Background ELR+ CXC chemokine production is studied in arthritis and is thought to contribute to inflammation leading to articular cartilage breakdown and arthritis pathology. However, healthy articular chondrocytes express their own chemokine receptors and ligands. The function of CXC chemokine receptors in these cells is puzzling as chondrocytes are encased in a dense extracellular matrix and are not known to migrate in vivo.
Objectives This study aims to investigate the function of the CXCR1/2 signaling pathway in articular cartilage.
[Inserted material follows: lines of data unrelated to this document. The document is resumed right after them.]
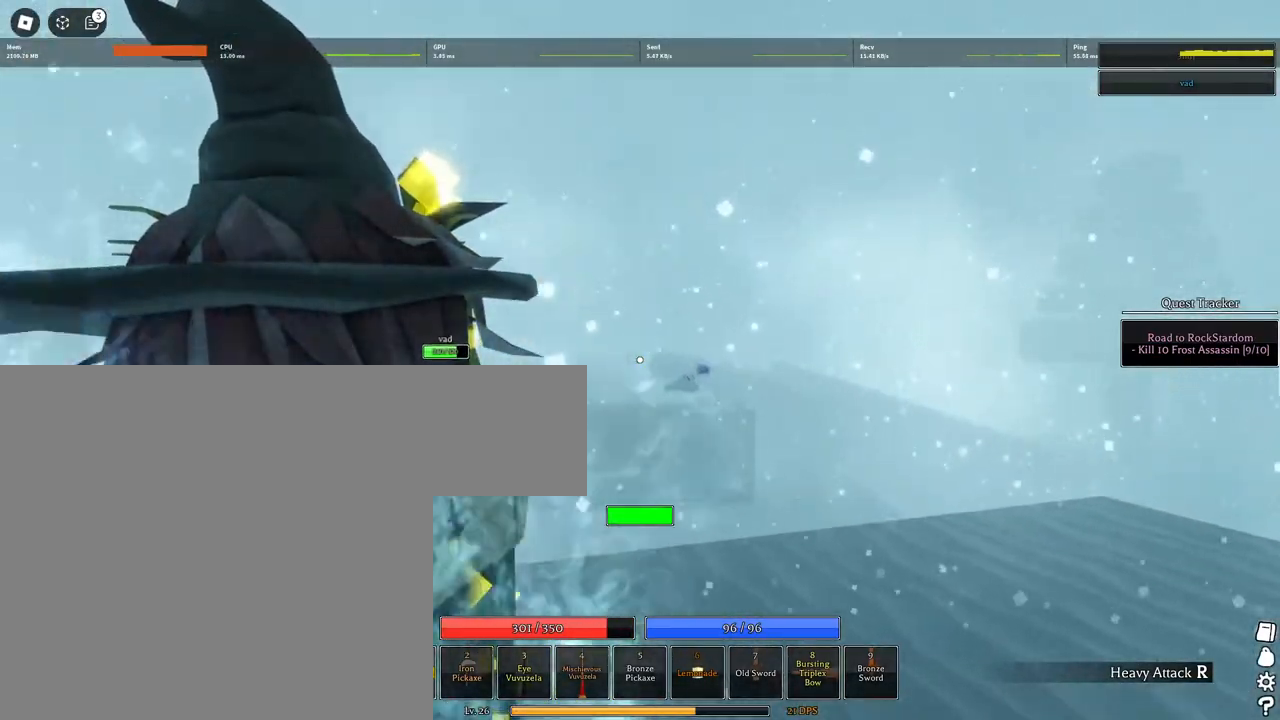
{"keys": [], "mouse": ["left"], "events": [[100, "d", "up"], [383, "w", "up"]]}
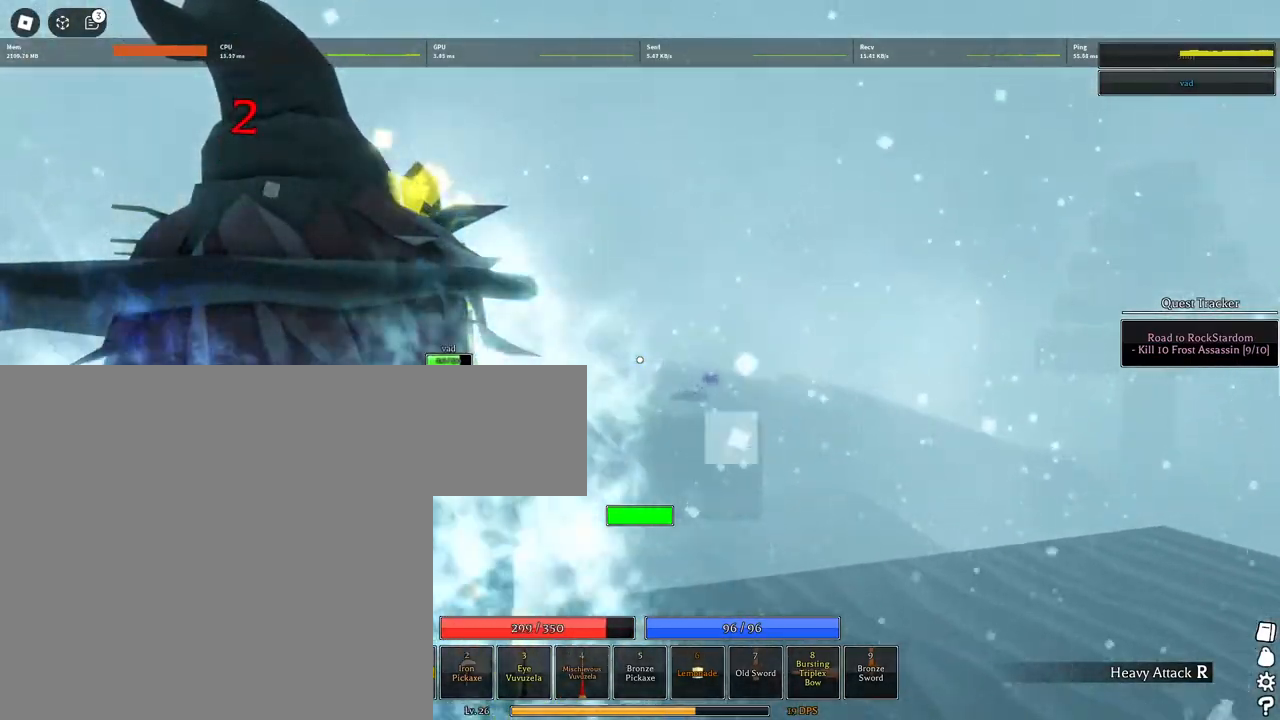
{"keys": [], "mouse": ["left"], "events": [[67, "mouse_left", "up"], [117, "d", "down"], [300, "mouse_left", "down"], [350, "d", "up"]]}
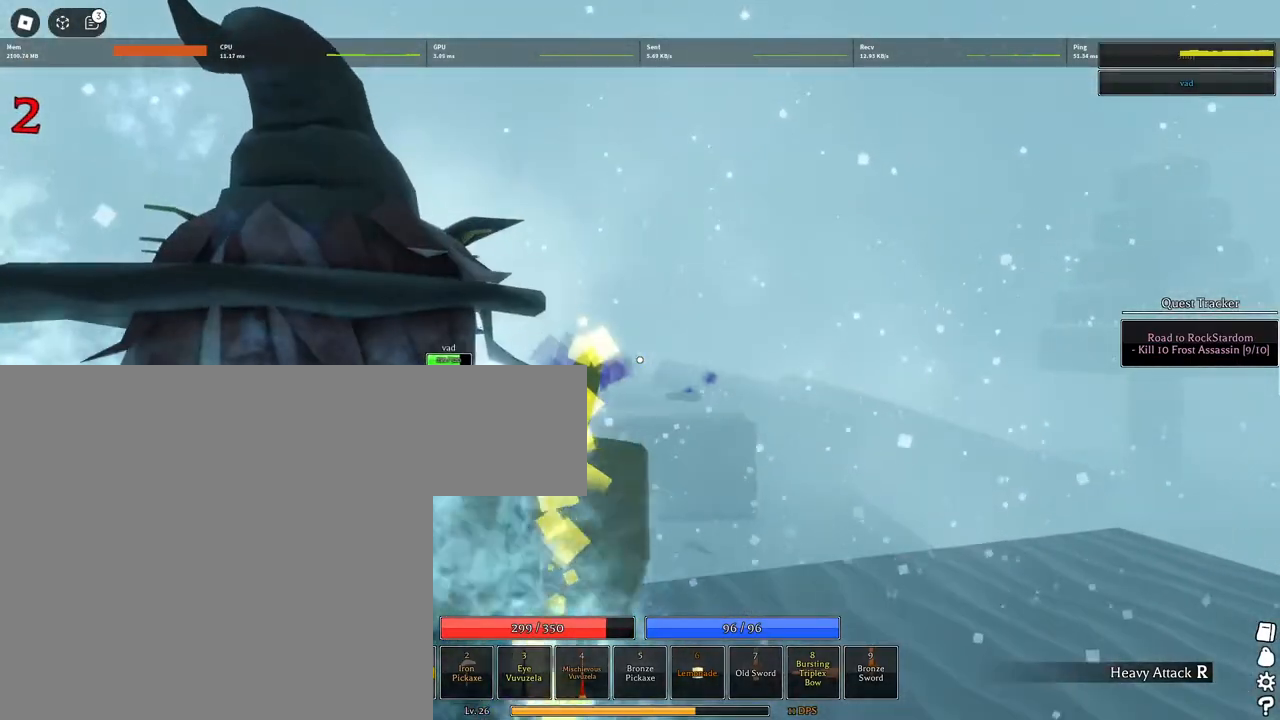
{"keys": [], "mouse": ["left"], "events": []}
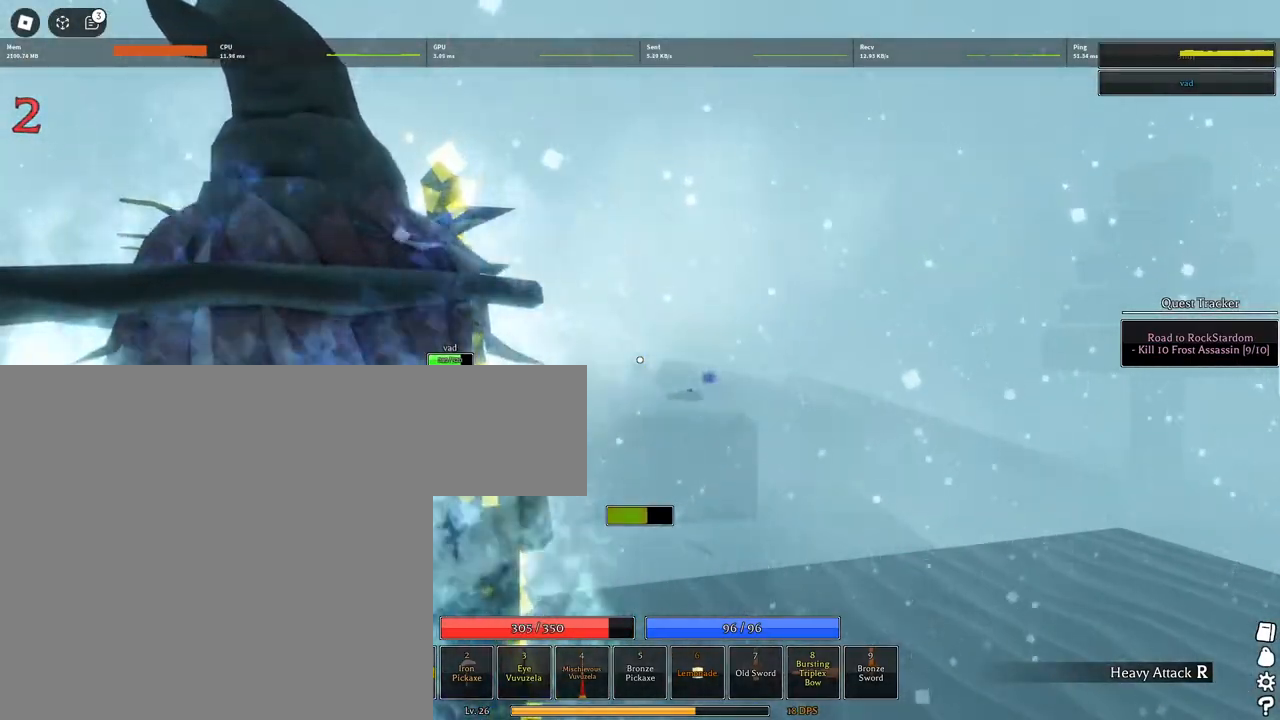
{"keys": [], "mouse": [], "events": [[233, "mouse_left", "up"]]}
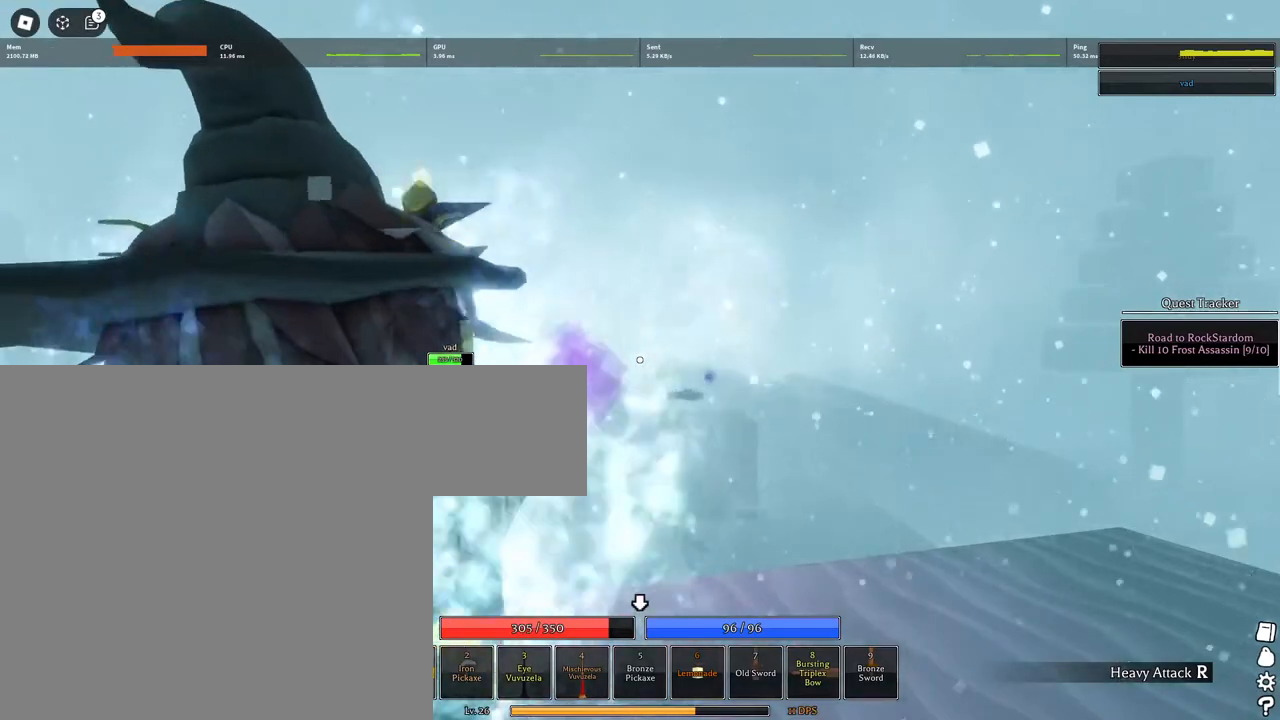
{"keys": [], "mouse": ["left"], "events": [[67, "d", "down"], [67, "mouse_left", "down"], [483, "d", "up"]]}
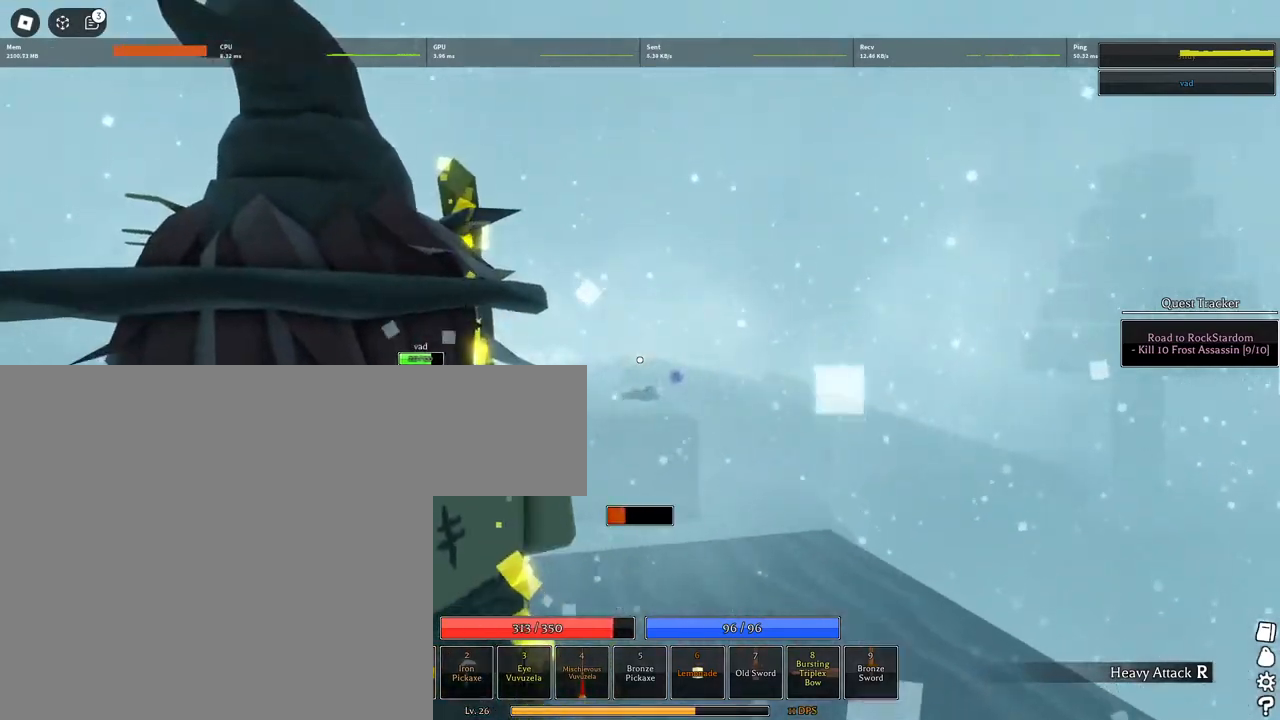
{"keys": ["a"], "mouse": ["left"], "events": [[83, "a", "down"]]}
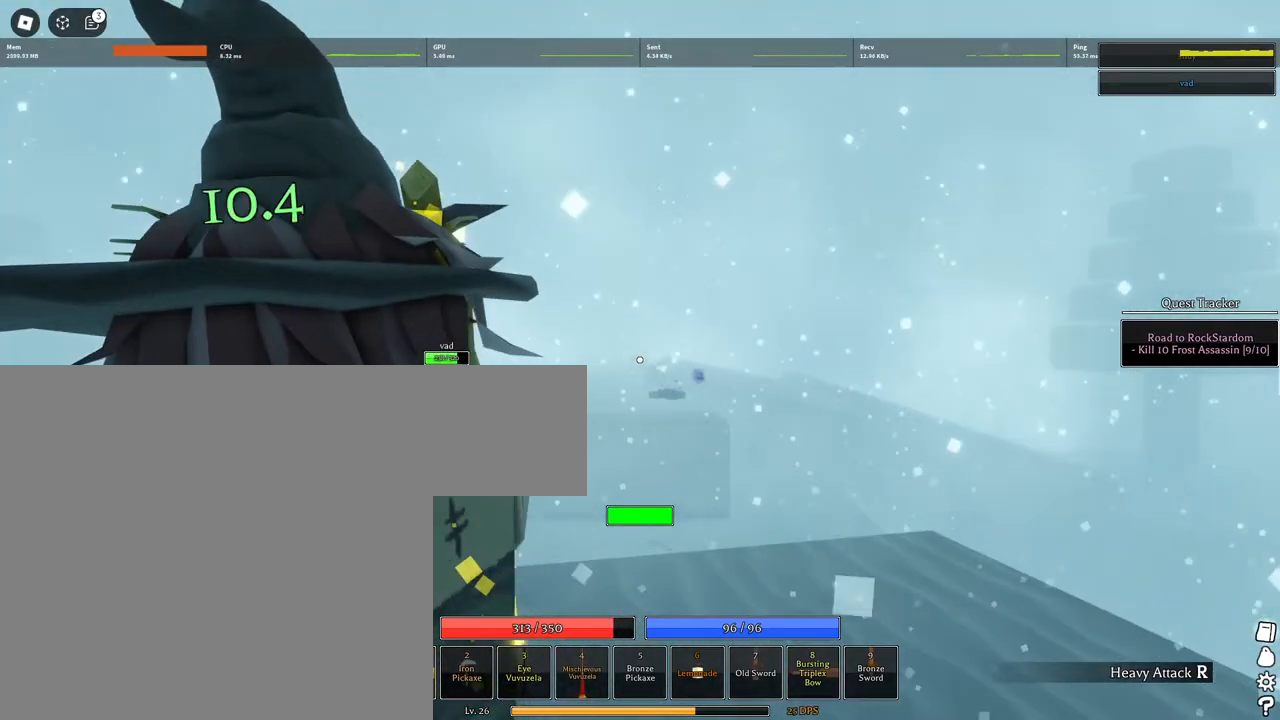
{"keys": ["a"], "mouse": ["left"], "events": [[50, "mouse_left", "up"], [150, "mouse_left", "down"]]}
Methods CXCR1/2 expression in adult human articular chondrocytes was confirmed by semi-quantitative RT polymerase chain reaction (RT-PCR), Western blot and immunohistochemistry. Combined and individual functionality of CXCR1 and CXCR2 was tested using an in vitro calcium mobilisation assay. Validated blocking antibodies and siRNA were used to inhibit CXCR1/2 signaling at receptor level. Pertussis toxin, PI3K inhibitors and intracellular calcium chelators were used to block signaling at intracellular levels. The highly sulphated proteoglycan content of chondrocyte micromasses was analysed using Alcian blue staining and spectrophotometric quantification. Chondrocyte gene expression was assessed using real time RT-PCR. CXCL6 and CXCL8 were detected in heparitinase digested, chondroitinase ABC digested and undigested paraffin sections of human articular cartilage from healthy and osteoarthritic donors by immunohistochemistry. Finally, 8 week old CXCR2-/- mutant BALB/C mouse knee joint paraffin sections were analysed using Safranin Orange staining, Chambers scoring and ImageJ histomorphometry.
Results CXCR1/2 expression was confirmed in normal human articular cartilage. Individual blockade of either CXCR1 or CXCR2 did not inhibit downstream calcium mobilisation, indicating that CXCR1 and CXCR2 have more functional redundancy than that observed in neutrophils. CXCR1/2 signaling disruption at receptor level or by downstream blockade in chondrocytes resulted in reduced extracellular matrix sulphated glycosaminoglycan content and reduced expression of the chondrocyte differentiation markers COL2A1, Aggrecan, and SOX9. CXCL6 and CXCL8 were found in cartilage extracellular matrix in healthy tissue in distinct localisation patterns, which were disrupted in osteoarthritic tissue and following heparitinase digestion. In vivo analysis of 15 knockout and 15 wild type knees revealed that CXCR2-/- mice have significantly thinner epiphyseal growth plates and medial tibial plateaus, with a reduced sulphated proteoglycan content found in medial condyle articular cartilage.
Conclusions Our findings indicate that CXCR1/2 signaling is in fact required for maintenance of phenotypic stability in articular chondrocytes. Interactions with heparan sulphate proteoglycans and distribution patterns of ligands within the ECM, and their disruption during pathology, indicate the presence of a homeostatic mechanism whereby CXC chemokines are retained within the articular cartilage matrix via interactions with heparan sulphate proteoglycans, where they maintain chondrocyte phenotypic stability via an autocrine/paracrine signaling mechanism. In vivo analysis suggests that CXCR1/2 signaling may be specifically required during periods of high chondrocyte turnover, including within the growth plate.